Caring for Cardinals
If you would like to wake up to the singing of these stunning birds, you need to have the right feeders stationed where they may see, feed and rest for a while.
You will need to create an appropriate habitat where these birds may have access to lots of food, water, as well as shelter. You will need at least one bird feeder (add more feeders if you would like even more of these wild birds to flying in and out of your garden), a bird bath (again, you can have more than one –the more the merrier!), and a number of areas where these birds can take for cover or nesting. It is best to avoid using reflecting surfaces in your yard as cardinals often attempt to attack their own reflection in an effort to protect their territory. It is also wise to keep your pets away from the bird feeders, birdbath and other areas where birds can rest.
Unlike other birds, cardinals cannot change their direction immediately, so you need have a feeder that is big enough for these birds to land on without any difficulty. Have the feeder/s placed about 5-6 feet above the ground and near trees or shrubs. Look for a feeder that is sturdy enough and with a good-sized open perching area.
Have bird baths that have depths of about 2 to 3 inches at their deepest points. The birds will use these bird baths to drink and take a bath. Replace the water in these bird baths a few times every week.
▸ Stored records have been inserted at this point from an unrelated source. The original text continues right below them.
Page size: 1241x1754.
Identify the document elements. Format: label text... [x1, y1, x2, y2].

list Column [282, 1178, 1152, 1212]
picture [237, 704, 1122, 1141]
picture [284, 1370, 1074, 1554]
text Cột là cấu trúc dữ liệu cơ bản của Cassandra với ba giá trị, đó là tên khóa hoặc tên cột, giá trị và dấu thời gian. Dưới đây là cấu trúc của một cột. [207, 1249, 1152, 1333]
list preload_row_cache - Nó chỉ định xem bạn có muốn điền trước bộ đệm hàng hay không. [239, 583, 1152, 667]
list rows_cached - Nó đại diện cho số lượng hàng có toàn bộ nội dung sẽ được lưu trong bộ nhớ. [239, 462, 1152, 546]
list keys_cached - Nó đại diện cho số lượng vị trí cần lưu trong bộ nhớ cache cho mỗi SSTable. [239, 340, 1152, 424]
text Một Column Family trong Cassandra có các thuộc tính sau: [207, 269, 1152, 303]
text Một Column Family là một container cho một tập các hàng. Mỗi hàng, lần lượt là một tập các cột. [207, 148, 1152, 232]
During colder seasons, it is a good idea to have a heated bird bath or have an immersion heater into the regular birdbath.
Cardinals enjoy a variety of foods, including the following: fruit, grains, seeds, elm tree blossoms and bark, insects and saps. They also enjoy insects, such as snails, grasshoppers, moths, spiders and cicadas.
These birds also enjoy large seeds, as well as crushed peanuts, cracked corn, and berries. Safflower seeds and white milo are among the favorites of Northern Cardinals.
Caring of cardinals is easy if you have the necessary items placed made available at the right places. Soon enough you will find many of these birds flying around your garden.